PROBLEM TO WORK ON
The data below should be copied out exactly, with its pictures omitted.

——————

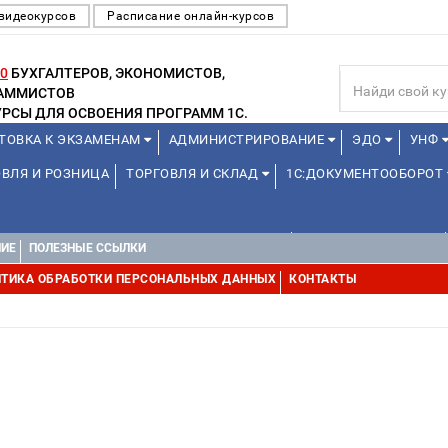
видеокурсов
Расписание онлайн-курсов
0
БУХГАЛТЕРОВ, ЭКОНОМИСТОВ,
РАММИСТОВ
РСЫ ДЛЯ ОСВОЕНИЯ ПРОГРАММ 1С.
ТОВКА К ЭКЗАМЕНАМ
АДМИНИСТРИРОВАНИЕ
ЭДО
УНФ
ВЛЯ И РОЗНИЦА
ТОРГОВЛЯ И СКЛАД
1С:ДОКУМЕНТООБОРОТ
ДЛЯ ПРЕПОДАВАТЕЛЕЙ ШКОЛЬНЫХ КУРСОВ
ДЛЯ ШКОЛЬНИКОВ
НИЕ
ПОЛЕЗНЫЕ ССЫЛКИ
УРСЫ (ПРОФЕССИОНАЛЬНЫЕ ПРОБЫ) 4-6 ЧАСОВ ОТ 12 ЛЕТ
ДРУГ
ТИКА ОБРАБОТКИ ПЕРСОНАЛЬНЫХ ДАННЫХ
КОНТАКТЫ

——————

FINAL ANSWER
видеокурсов
Расписание онлайн-курсов
0
БУХГАЛТЕРОВ, ЭКОНОМИСТОВ,
РАММИСТОВ
РСЫ ДЛЯ ОСВОЕНИЯ ПРОГРАММ 1С.
ТОВКА К ЭКЗАМЕНАМ
АДМИНИСТРИРОВАНИЕ
ЭДО
УНФ
ВЛЯ И РОЗНИЦА
ТОРГОВЛЯ И СКЛАД
1С:ДОКУМЕНТООБОРОТ
ДЛЯ ПРЕПОДАВАТЕЛЕЙ ШКОЛЬНЫХ КУРСОВ
ДЛЯ ШКОЛЬНИКОВ
НИЕ
ПОЛЕЗНЫЕ ССЫЛКИ
УРСЫ (ПРОФЕССИОНАЛЬНЫЕ ПРОБЫ) 4-6 ЧАСОВ ОТ 12 ЛЕТ
ДРУГ
ТИКА ОБРАБОТКИ ПЕРСОНАЛЬНЫХ ДАННЫХ
КОНТАКТЫ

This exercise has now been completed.